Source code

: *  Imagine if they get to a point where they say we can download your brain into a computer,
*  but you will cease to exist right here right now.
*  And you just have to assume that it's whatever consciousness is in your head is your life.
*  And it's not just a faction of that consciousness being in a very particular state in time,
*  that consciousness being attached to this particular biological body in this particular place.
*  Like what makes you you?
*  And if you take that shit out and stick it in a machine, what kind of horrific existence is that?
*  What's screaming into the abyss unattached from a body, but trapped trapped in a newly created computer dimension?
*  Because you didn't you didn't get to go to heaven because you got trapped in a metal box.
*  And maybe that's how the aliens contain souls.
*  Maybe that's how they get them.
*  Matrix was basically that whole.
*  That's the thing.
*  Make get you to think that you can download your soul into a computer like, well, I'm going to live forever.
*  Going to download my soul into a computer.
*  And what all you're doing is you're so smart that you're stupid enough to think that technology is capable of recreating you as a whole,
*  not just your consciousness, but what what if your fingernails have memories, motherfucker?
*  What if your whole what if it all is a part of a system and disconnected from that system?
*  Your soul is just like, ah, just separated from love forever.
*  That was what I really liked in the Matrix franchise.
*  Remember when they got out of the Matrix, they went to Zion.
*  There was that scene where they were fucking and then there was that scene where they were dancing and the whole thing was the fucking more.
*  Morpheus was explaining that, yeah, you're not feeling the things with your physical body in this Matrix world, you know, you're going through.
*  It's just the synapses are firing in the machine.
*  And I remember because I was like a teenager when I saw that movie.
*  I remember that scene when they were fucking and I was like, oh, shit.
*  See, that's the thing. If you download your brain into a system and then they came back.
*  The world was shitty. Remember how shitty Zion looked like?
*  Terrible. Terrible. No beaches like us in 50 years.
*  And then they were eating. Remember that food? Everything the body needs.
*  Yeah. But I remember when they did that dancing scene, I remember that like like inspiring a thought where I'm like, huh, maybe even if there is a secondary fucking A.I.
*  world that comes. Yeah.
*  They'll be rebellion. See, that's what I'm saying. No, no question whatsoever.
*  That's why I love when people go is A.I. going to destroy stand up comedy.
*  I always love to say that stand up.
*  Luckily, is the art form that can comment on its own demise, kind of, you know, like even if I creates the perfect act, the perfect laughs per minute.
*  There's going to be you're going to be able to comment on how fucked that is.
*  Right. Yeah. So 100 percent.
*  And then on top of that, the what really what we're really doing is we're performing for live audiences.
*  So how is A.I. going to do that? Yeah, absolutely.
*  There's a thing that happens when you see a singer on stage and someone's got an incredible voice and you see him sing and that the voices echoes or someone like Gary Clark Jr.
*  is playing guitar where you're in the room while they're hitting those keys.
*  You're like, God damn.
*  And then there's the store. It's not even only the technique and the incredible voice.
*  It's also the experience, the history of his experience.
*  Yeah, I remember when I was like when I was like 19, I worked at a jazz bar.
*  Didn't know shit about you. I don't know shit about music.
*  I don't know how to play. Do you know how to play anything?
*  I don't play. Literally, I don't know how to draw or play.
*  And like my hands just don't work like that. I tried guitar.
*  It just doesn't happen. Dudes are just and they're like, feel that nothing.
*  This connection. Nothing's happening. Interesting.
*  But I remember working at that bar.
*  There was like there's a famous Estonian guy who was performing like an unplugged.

■ ■ ■ ■ ■ ■ ■

**THE TASK**
Each line of the data above is to be duplicated exactly.

**RESULT OF THIS EXERCISE**
Source code

: *  Imagine if they get to a point where they say we can download your brain into a computer,
*  but you will cease to exist right here right now.
*  And you just have to assume that it's whatever consciousness is in your head is your life.
*  And it's not just a faction of that consciousness being in a very particular state in time,
*  that consciousness being attached to this particular biological body in this particular place.
*  Like what makes you you?
*  And if you take that shit out and stick it in a machine, what kind of horrific existence is that?
*  What's screaming into the abyss unattached from a body, but trapped trapped in a newly created computer dimension?
*  Because you didn't you didn't get to go to heaven because you got trapped in a metal box.
*  And maybe that's how the aliens contain souls.
*  Maybe that's how they get them.
*  Matrix was basically that whole.
*  That's the thing.
*  Make get you to think that you can download your soul into a computer like, well, I'm going to live forever.
*  Going to download my soul into a computer.
*  And what all you're doing is you're so smart that you're stupid enough to think that technology is capable of recreating you as a whole,
*  not just your consciousness, but what what if your fingernails have memories, motherfucker?
*  What if your whole what if it all is a part of a system and disconnected from that system?
*  Your soul is just like, ah, just separated from love forever.
*  That was what I really liked in the Matrix franchise.
*  Remember when they got out of the Matrix, they went to Zion.
*  There was that scene where they were fucking and then there was that scene where they were dancing and the whole thing was the fucking more.
*  Morpheus was explaining that, yeah, you're not feeling the things with your physical body in this Matrix world, you know, you're going through.
*  It's just the synapses are firing in the machine.
*  And I remember because I was like a teenager when I saw that movie.
*  I remember that scene when they were fucking and I was like, oh, shit.
*  See, that's the thing. If you download your brain into a system and then they came back.
*  The world was shitty. Remember how shitty Zion looked like?
*  Terrible. Terrible. No beaches like us in 50 years.
*  And then they were eating. Remember that food? Everything the body needs.
*  Yeah. But I remember when they did that dancing scene, I remember that like like inspiring a thought where I'm like, huh, maybe even if there is a secondary fucking A.I.
*  world that comes. Yeah.
*  They'll be rebellion. See, that's what I'm saying. No, no question whatsoever.
*  That's why I love when people go is A.I. going to destroy stand up comedy.
*  I always love to say that stand up.
*  Luckily, is the art form that can comment on its own demise, kind of, you know, like even if I creates the perfect act, the perfect laughs per minute.
*  There's going to be you're going to be able to comment on how fucked that is.
*  Right. Yeah. So 100 percent.
*  And then on top of that, the what really what we're really doing is we're performing for live audiences.
*  So how is A.I. going to do that? Yeah, absolutely.
*  There's a thing that happens when you see a singer on stage and someone's got an incredible voice and you see him sing and that the voices echoes or someone like Gary Clark Jr.
*  is playing guitar where you're in the room while they're hitting those keys.
*  You're like, God damn.
*  And then there's the store. It's not even only the technique and the incredible voice.
*  It's also the experience, the history of his experience.
*  Yeah, I remember when I was like when I was like 19, I worked at a jazz bar.
*  Didn't know shit about you. I don't know shit about music.
*  I don't know how to play. Do you know how to play anything?
*  I don't play. Literally, I don't know how to draw or play.
*  And like my hands just don't work like that. I tried guitar.
*  It just doesn't happen. Dudes are just and they're like, feel that nothing.
*  This connection. Nothing's happening. Interesting.
*  But I remember working at that bar.
*  There was like there's a famous Estonian guy who was performing like an unplugged.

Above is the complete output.